Author Sarah Bartsch


What got you into Cybersecurity?


It’s a question that you get a lot if you are interviewing or even meeting a new colleague. While the answers vary, they often have a common theme. I often hear, “ I want to make a difference where there is a great need.” “Cybersecurity is constantly evolving with lots of new stuff to learn.” “I love the challenge and it’s great to know I’ll never get bored of my job.”


I have to admit this is how I feel about Cybersecurity too. It is what makes cybersecurity such an exciting and rewarding field.


Staying Proactive in Cybersecurity


Staying current in cybersecurity means that we read articles from top cybersecurity blogs every chance we get. While there are too many to name, we all know we’ve benefited from the wonderful resources out there. In my opinion, the best articles are updates on developing cybercrime stories.


Gaining insight on the “what, where, why, and how” can be the most captivating part of the story. If you’re like me, you start to wonder, “What could have been done to prevent this from happening?” As with anything, hindsight is 2020.

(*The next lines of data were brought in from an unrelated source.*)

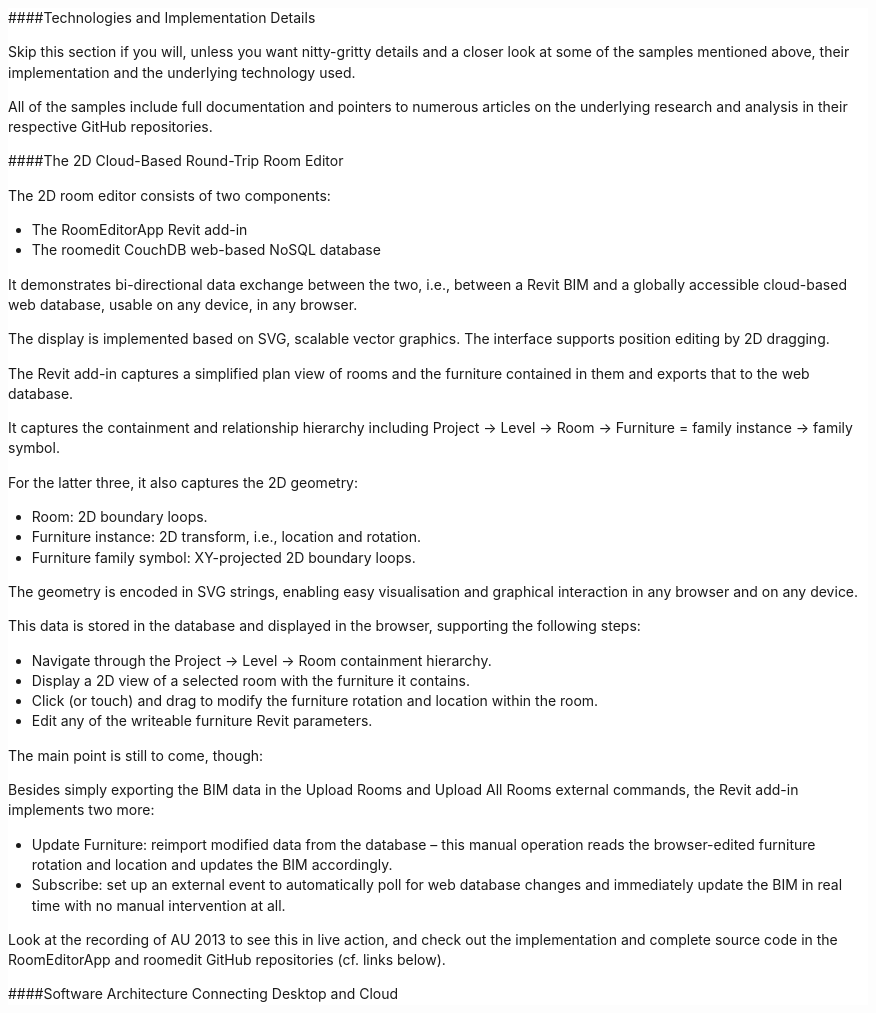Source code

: 
####<a name="6"></a>Technologies and Implementation Details

Skip this section if you will, unless you want nitty-gritty details and a closer look at some of the samples mentioned above, their implementation and the underlying technology used.

All of the samples include full documentation and pointers to numerous articles on the underlying research and analysis in their respective GitHub repositories.


####<a name="6.1"></a>The 2D Cloud-Based Round-Trip Room Editor

The 2D room editor consists of two components:

- The RoomEditorApp Revit add-in
- The roomedit CouchDB web-based NoSQL database

It demonstrates bi-directional data exchange between the two, i.e., between a Revit BIM and a globally accessible cloud-based web database, usable on any device, in any browser.

The display is implemented based on SVG, scalable vector graphics. The interface supports position editing by 2D dragging.

The Revit add-in captures a simplified plan view of rooms and the furniture contained in them and exports that to the web database.

It captures the containment and relationship hierarchy including Project → Level → Room → Furniture = family instance → family symbol.

For the latter three, it also captures the 2D geometry:

- Room: 2D boundary loops.
- Furniture instance: 2D transform, i.e., location and rotation.
- Furniture family symbol: XY-projected 2D boundary loops.

The geometry is encoded in SVG strings, enabling easy visualisation and graphical interaction in any browser and on any device.

This data is stored in the database and displayed in the browser, supporting the following steps:

- Navigate through the Project → Level → Room containment hierarchy.
- Display a 2D view of a selected room with the furniture it contains.
- Click (or touch) and drag to modify the furniture rotation and location within the room.
- Edit any of the writeable furniture Revit parameters.

The main point is still to come, though:

Besides simply exporting the BIM data in the Upload Rooms and Upload All Rooms external commands, the Revit add-in implements two more:

- Update Furniture: reimport modified data from the database &ndash; this manual operation reads the browser-edited furniture rotation and location and updates the BIM accordingly.
- Subscribe: set up an external event to automatically poll for web database changes and immediately update the BIM in real time with no manual intervention at all.

Look at the recording of AU 2013 to see this in live action, and check out the implementation and complete source code in the RoomEditorApp and roomedit GitHub repositories (cf. links below).


####<a name="6.2"></a>Software Architecture Connecting Desktop and Cloud
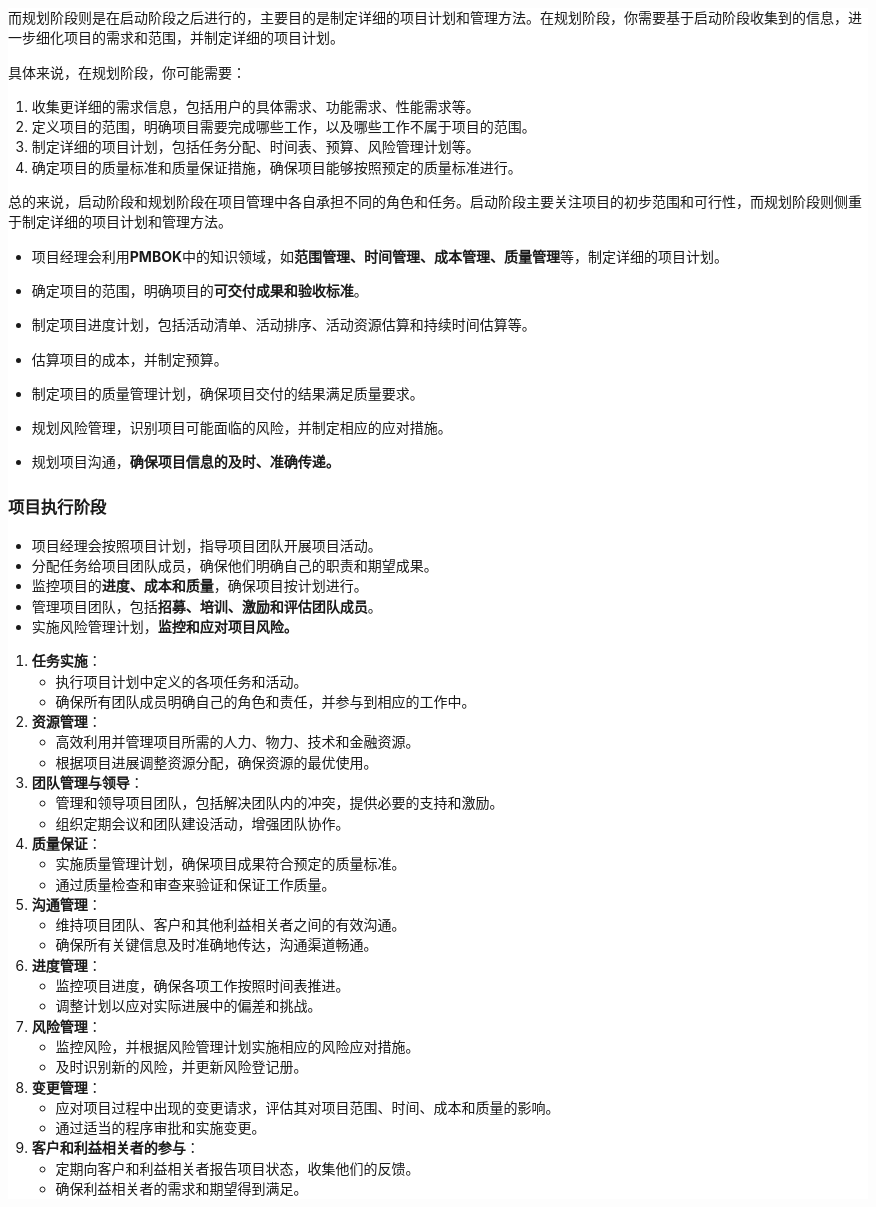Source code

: 而规划阶段则是在启动阶段之后进行的，主要目的是制定详细的项目计划和管理方法。在规划阶段，你需要基于启动阶段收集到的信息，进一步细化项目的需求和范围，并制定详细的项目计划。

具体来说，在规划阶段，你可能需要：

1. 收集更详细的需求信息，包括用户的具体需求、功能需求、性能需求等。
2. 定义项目的范围，明确项目需要完成哪些工作，以及哪些工作不属于项目的范围。
3. 制定详细的项目计划，包括任务分配、时间表、预算、风险管理计划等。
4. 确定项目的质量标准和质量保证措施，确保项目能够按照预定的质量标准进行。

总的来说，启动阶段和规划阶段在项目管理中各自承担不同的角色和任务。启动阶段主要关注项目的初步范围和可行性，而规划阶段则侧重于制定详细的项目计划和管理方法。



- 项目经理会利用**PMBOK**中的知识领域，如**范围管理、时间管理、成本管理、质量管理**等，制定详细的项目计划。

- 确定项目的范围，明确项目的**可交付成果和验收标准**。

- 制定项目进度计划，包括活动清单、活动排序、活动资源估算和持续时间估算等。

- 估算项目的成本，并制定预算。

- 制定项目的质量管理计划，确保项目交付的结果满足质量要求。

- 规划风险管理，识别项目可能面临的风险，并制定相应的应对措施。

- 规划项目沟通，**确保项目信息的及时、准确传递。**



### **项目执行阶段**

- 项目经理会按照项目计划，指导项目团队开展项目活动。
- 分配任务给项目团队成员，确保他们明确自己的职责和期望成果。
- 监控项目的**进度、成本和质量**，确保项目按计划进行。
- 管理项目团队，包括**招募、培训、激励和评估团队成员**。
- 实施风险管理计划，**监控和应对项目风险。**



1. **任务实施**：
   - 执行项目计划中定义的各项任务和活动。
   - 确保所有团队成员明确自己的角色和责任，并参与到相应的工作中。
2. **资源管理**：
   - 高效利用并管理项目所需的人力、物力、技术和金融资源。
   - 根据项目进展调整资源分配，确保资源的最优使用。
3. **团队管理与领导**：
   - 管理和领导项目团队，包括解决团队内的冲突，提供必要的支持和激励。
   - 组织定期会议和团队建设活动，增强团队协作。
4. **质量保证**：
   - 实施质量管理计划，确保项目成果符合预定的质量标准。
   - 通过质量检查和审查来验证和保证工作质量。
5. **沟通管理**：
   - 维持项目团队、客户和其他利益相关者之间的有效沟通。
   - 确保所有关键信息及时准确地传达，沟通渠道畅通。
6. **进度管理**：
   - 监控项目进度，确保各项工作按照时间表推进。
   - 调整计划以应对实际进展中的偏差和挑战。
7. **风险管理**：
   - 监控风险，并根据风险管理计划实施相应的风险应对措施。
   - 及时识别新的风险，并更新风险登记册。
8. **变更管理**：
   - 应对项目过程中出现的变更请求，评估其对项目范围、时间、成本和质量的影响。
   - 通过适当的程序审批和实施变更。
9. **客户和利益相关者的参与**：
   - 定期向客户和利益相关者报告项目状态，收集他们的反馈。
   - 确保利益相关者的需求和期望得到满足。
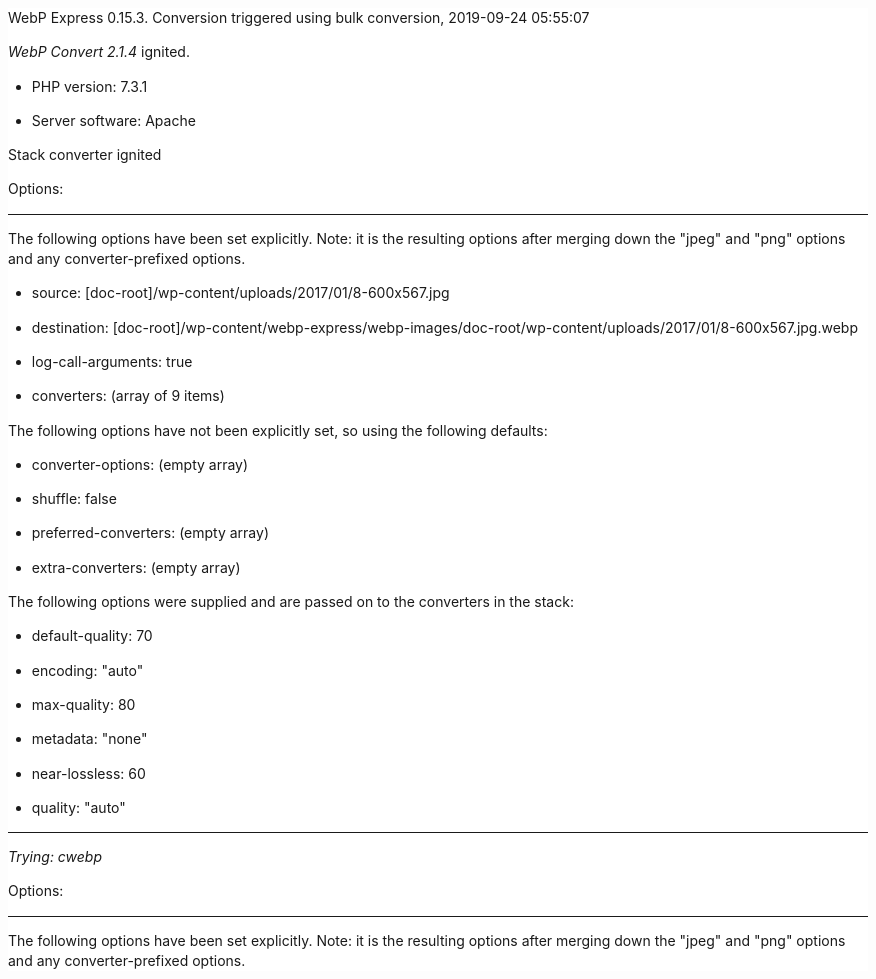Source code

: WebP Express 0.15.3. Conversion triggered using bulk conversion, 2019-09-24 05:55:07


*WebP Convert 2.1.4*  ignited.

- PHP version: 7.3.1

- Server software: Apache


Stack converter ignited


Options:

------------

The following options have been set explicitly. Note: it is the resulting options after merging down the "jpeg" and "png" options and any converter-prefixed options.

- source: [doc-root]/wp-content/uploads/2017/01/8-600x567.jpg

- destination: [doc-root]/wp-content/webp-express/webp-images/doc-root/wp-content/uploads/2017/01/8-600x567.jpg.webp

- log-call-arguments: true

- converters: (array of 9 items)


The following options have not been explicitly set, so using the following defaults:

- converter-options: (empty array)

- shuffle: false

- preferred-converters: (empty array)

- extra-converters: (empty array)


The following options were supplied and are passed on to the converters in the stack:

- default-quality: 70

- encoding: "auto"

- max-quality: 80

- metadata: "none"

- near-lossless: 60

- quality: "auto"

------------



*Trying: cwebp* 


Options:

------------

The following options have been set explicitly. Note: it is the resulting options after merging down the "jpeg" and "png" options and any converter-prefixed options.
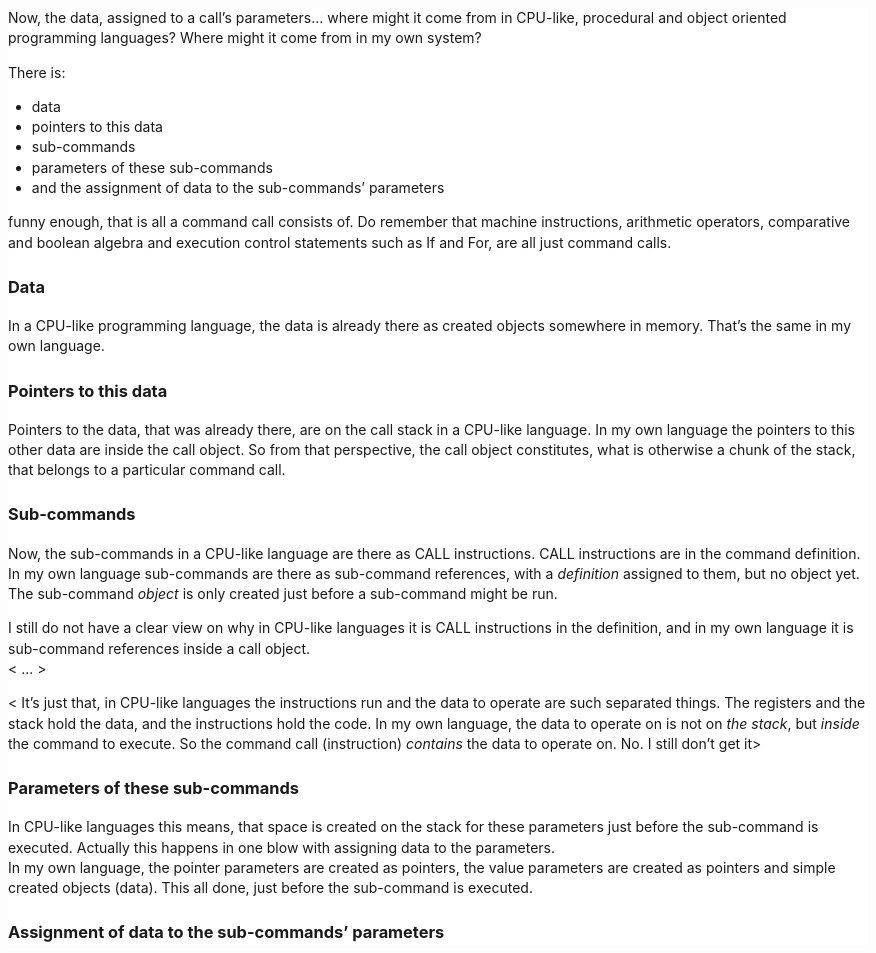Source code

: Now, the data, assigned to a call’s parameters… where might it come from in CPU-like, procedural and object oriented programming languages? Where might it come from in my own system? 

There is:

- data
- pointers to this data
- sub-commands
- parameters of these sub-commands
- and the assignment of data to the sub-commands’ parameters

funny enough, that is all a command call consists of. Do remember that machine instructions, arithmetic operators, comparative and boolean algebra and execution control statements such as If and For, are all just command calls.

### Data

In a CPU-like programming language, the data is already there as created objects somewhere in memory. That’s the same in my own language.

### Pointers to this data

Pointers to the data, that was already there, are on the call stack in a CPU-like language. In my own language the pointers to this other data are inside the call object. So from that perspective, the call object constitutes, what is otherwise a chunk of the stack, that belongs to a particular command call.

### Sub-commands

Now, the sub-commands in a CPU-like language are there as CALL instructions. CALL instructions are in the command definition. In my own language sub-commands are there as sub-command references, with a *definition* assigned to them, but no object  yet. The sub-command *object* is only created just before a sub-command might be run.

I still do not have a clear view on why in CPU-like languages it is CALL instructions in the definition, and in my own language it is sub-command references inside a call object.  
< ... >

< It’s just that, in CPU-like languages the instructions run and the data to operate are such separated things. The registers and the stack hold the data, and the instructions hold the code. In my own language, the data to operate on is not on *the stack*, but *inside* the command to execute. So the command call (instruction) *contains* the data to operate on. No. I still don’t get it>

### Parameters of these sub-commands

In CPU-like languages this means, that space is created on the stack for these parameters just before the sub-command is executed. Actually this happens in one blow with assigning data to the parameters.  
In my own language, the pointer parameters are created as pointers, the value parameters are created as pointers and simple created objects (data). This all done, just before the sub-command is executed.

### Assignment of data to the sub-commands’ parameters
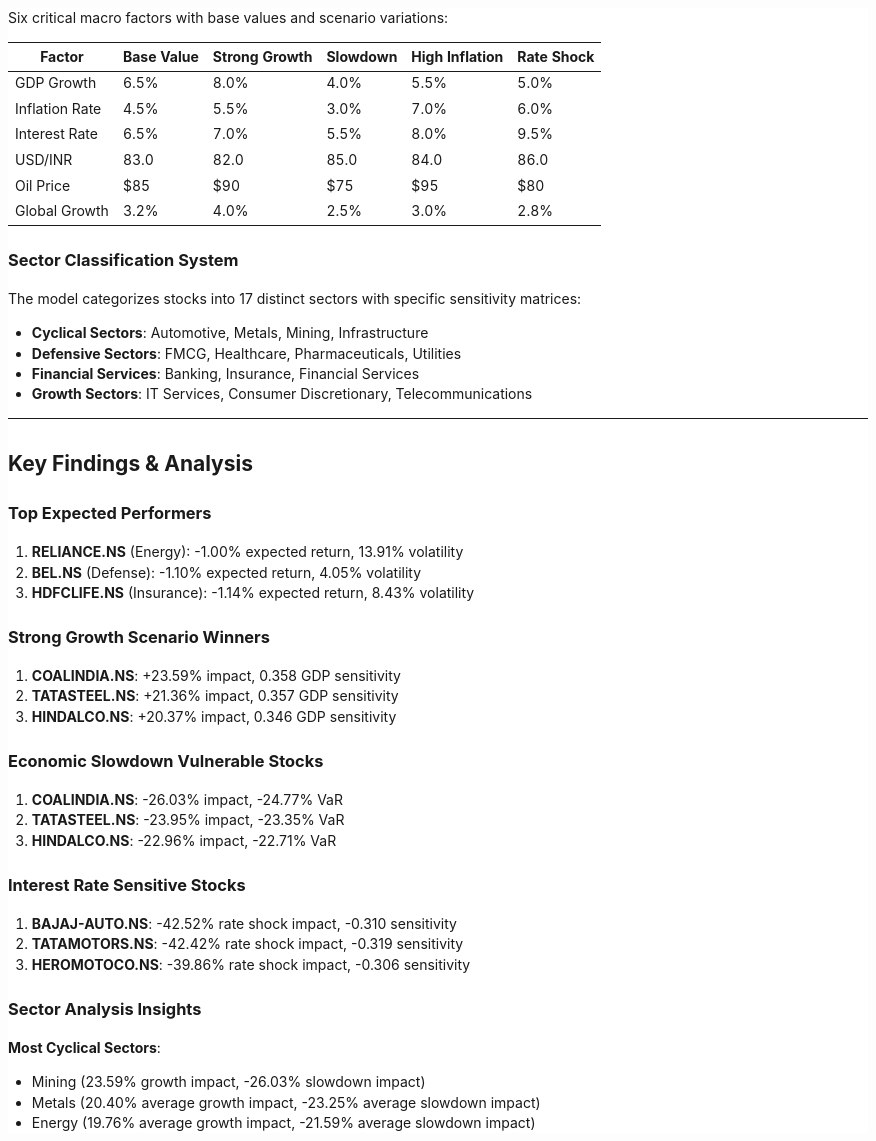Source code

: Six critical macro factors with base values and scenario variations:

| Factor | Base Value | Strong Growth | Slowdown | High Inflation | Rate Shock |
|--------|------------|---------------|----------|----------------|------------|
| GDP Growth | 6.5% | 8.0% | 4.0% | 5.5% | 5.0% |
| Inflation Rate | 4.5% | 5.5% | 3.0% | 7.0% | 6.0% |
| Interest Rate | 6.5% | 7.0% | 5.5% | 8.0% | 9.5% |
| USD/INR | 83.0 | 82.0 | 85.0 | 84.0 | 86.0 |
| Oil Price | $85 | $90 | $75 | $95 | $80 |
| Global Growth | 3.2% | 4.0% | 2.5% | 3.0% | 2.8% |

### Sector Classification System

The model categorizes stocks into 17 distinct sectors with specific sensitivity matrices:
- **Cyclical Sectors**: Automotive, Metals, Mining, Infrastructure
- **Defensive Sectors**: FMCG, Healthcare, Pharmaceuticals, Utilities
- **Financial Services**: Banking, Insurance, Financial Services
- **Growth Sectors**: IT Services, Consumer Discretionary, Telecommunications

---

## Key Findings & Analysis

### Top Expected Performers
1. **RELIANCE.NS** (Energy): -1.00% expected return, 13.91% volatility
2. **BEL.NS** (Defense): -1.10% expected return, 4.05% volatility
3. **HDFCLIFE.NS** (Insurance): -1.14% expected return, 8.43% volatility

### Strong Growth Scenario Winners
1. **COALINDIA.NS**: +23.59% impact, 0.358 GDP sensitivity
2. **TATASTEEL.NS**: +21.36% impact, 0.357 GDP sensitivity
3. **HINDALCO.NS**: +20.37% impact, 0.346 GDP sensitivity

### Economic Slowdown Vulnerable Stocks
1. **COALINDIA.NS**: -26.03% impact, -24.77% VaR
2. **TATASTEEL.NS**: -23.95% impact, -23.35% VaR
3. **HINDALCO.NS**: -22.96% impact, -22.71% VaR

### Interest Rate Sensitive Stocks
1. **BAJAJ-AUTO.NS**: -42.52% rate shock impact, -0.310 sensitivity
2. **TATAMOTORS.NS**: -42.42% rate shock impact, -0.319 sensitivity
3. **HEROMOTOCO.NS**: -39.86% rate shock impact, -0.306 sensitivity

### Sector Analysis Insights

**Most Cyclical Sectors**:
- Mining (23.59% growth impact, -26.03% slowdown impact)
- Metals (20.40% average growth impact, -23.25% average slowdown impact)
- Energy (19.76% average growth impact, -21.59% average slowdown impact)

However it begs the question, how do we reach more folks to share knowledge on implementation of safeguards and what can we do to enhance the overall knowledge sharing in Cybersecurity. With the amount of brilliant minds in all areas of Cybersecurity, we bring so much to the table.


We are seeing more cybersecurity awareness initiatives started everyday.

It is inspiring to be able to partner with other cybersecurity professionals who have a passion to share crucial information to protect our global IT infrastructure and secure the information that traverses it.


Afterall, threat actors are sophisticated and remain well connected through hacker forums on the dark web. They are extremely organized in how they disseminate information on fraud, social engineering, exploitation of vulnerabilities, and tactics, techniques, and procedures (TTPs) just to name a few. Cybercriminals have a fine-tuned support system, they stay in constant communication on cybercrime forums and depend heavily on a “strength in numbers” philosophy. As defenders, we could take more hints from the way cybercriminals operate.


Cybersecurity non-profit projects provide an outlet for knowledge sharing. It is imperative that we utilize these resources and continuously add valuable content to improve our defense in this cyberwar against our data privacy and critical infrastructure.